#### Entries shown:
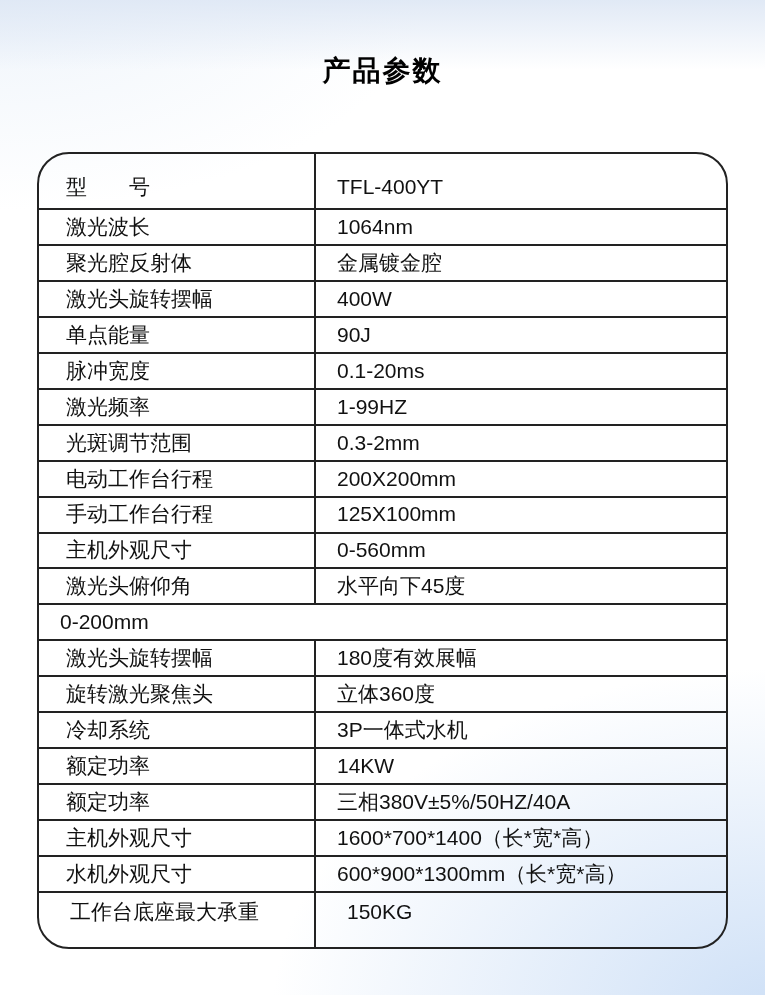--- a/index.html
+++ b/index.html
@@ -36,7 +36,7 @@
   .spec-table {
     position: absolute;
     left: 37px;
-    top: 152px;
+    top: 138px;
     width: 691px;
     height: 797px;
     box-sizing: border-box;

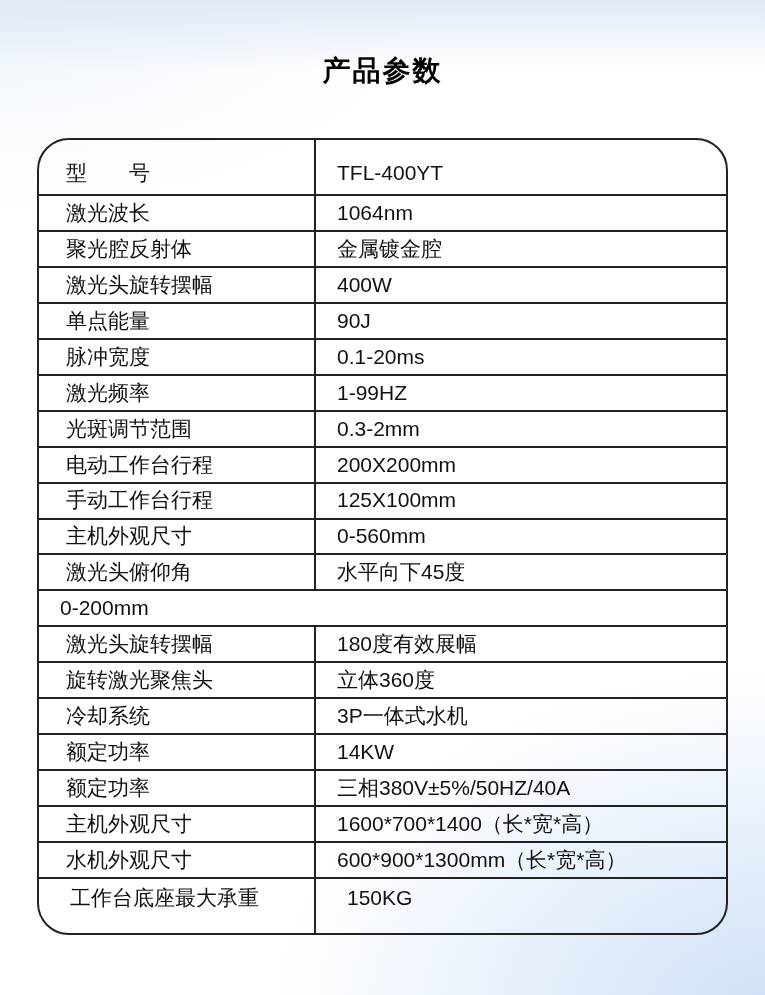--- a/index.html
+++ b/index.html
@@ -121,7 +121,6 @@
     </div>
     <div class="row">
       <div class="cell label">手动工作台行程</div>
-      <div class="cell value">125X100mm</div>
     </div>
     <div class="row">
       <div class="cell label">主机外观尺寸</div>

#### What is needed:
Verbatim copy with pictures excluded: write out the records above in full.

#### Result for this task:
--- a/index.html
+++ b/index.html
@@ -36,7 +36,7 @@
   .spec-table {
     position: absolute;
     left: 37px;
-    top: 152px;
+    top: 138px;
     width: 691px;
     height: 797px;
     box-sizing: border-box;

--- a/index.html
+++ b/index.html
@@ -121,7 +121,6 @@
     </div>
     <div class="row">
       <div class="cell label">手动工作台行程</div>
-      <div class="cell value">125X100mm</div>
     </div>
     <div class="row">
       <div class="cell label">主机外观尺寸</div>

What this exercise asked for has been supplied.